* [WHAT TO DO] Reproduce every line of the material below word for word, leaving the pictures out of your copy.

^^^^^^^^^^^^^^^^

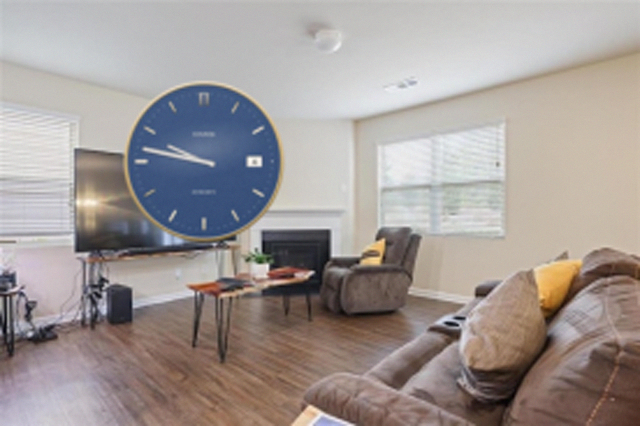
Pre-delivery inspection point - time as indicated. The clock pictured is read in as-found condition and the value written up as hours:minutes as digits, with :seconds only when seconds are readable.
9:47
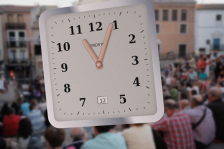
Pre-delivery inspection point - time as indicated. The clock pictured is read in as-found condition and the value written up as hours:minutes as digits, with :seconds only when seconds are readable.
11:04
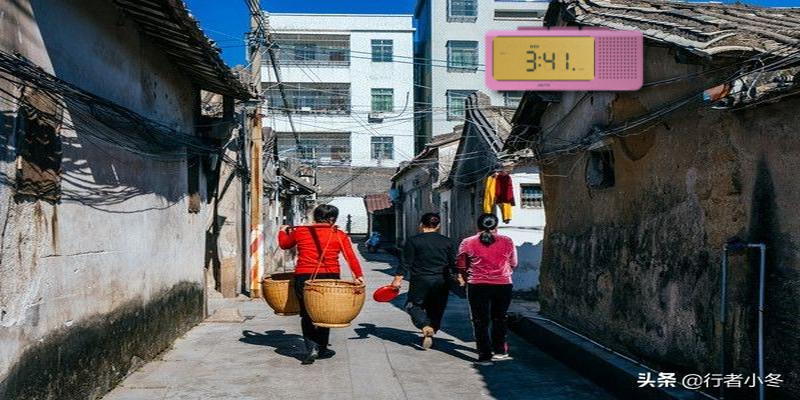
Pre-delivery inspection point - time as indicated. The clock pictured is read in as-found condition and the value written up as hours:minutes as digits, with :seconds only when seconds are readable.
3:41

^^^^^^^^^^^^^^^^

* [RESPONSE]
Pre-delivery inspection point - time as indicated. The clock pictured is read in as-found condition and the value written up as hours:minutes as digits, with :seconds only when seconds are readable.
9:47
Pre-delivery inspection point - time as indicated. The clock pictured is read in as-found condition and the value written up as hours:minutes as digits, with :seconds only when seconds are readable.
11:04
Pre-delivery inspection point - time as indicated. The clock pictured is read in as-found condition and the value written up as hours:minutes as digits, with :seconds only when seconds are readable.
3:41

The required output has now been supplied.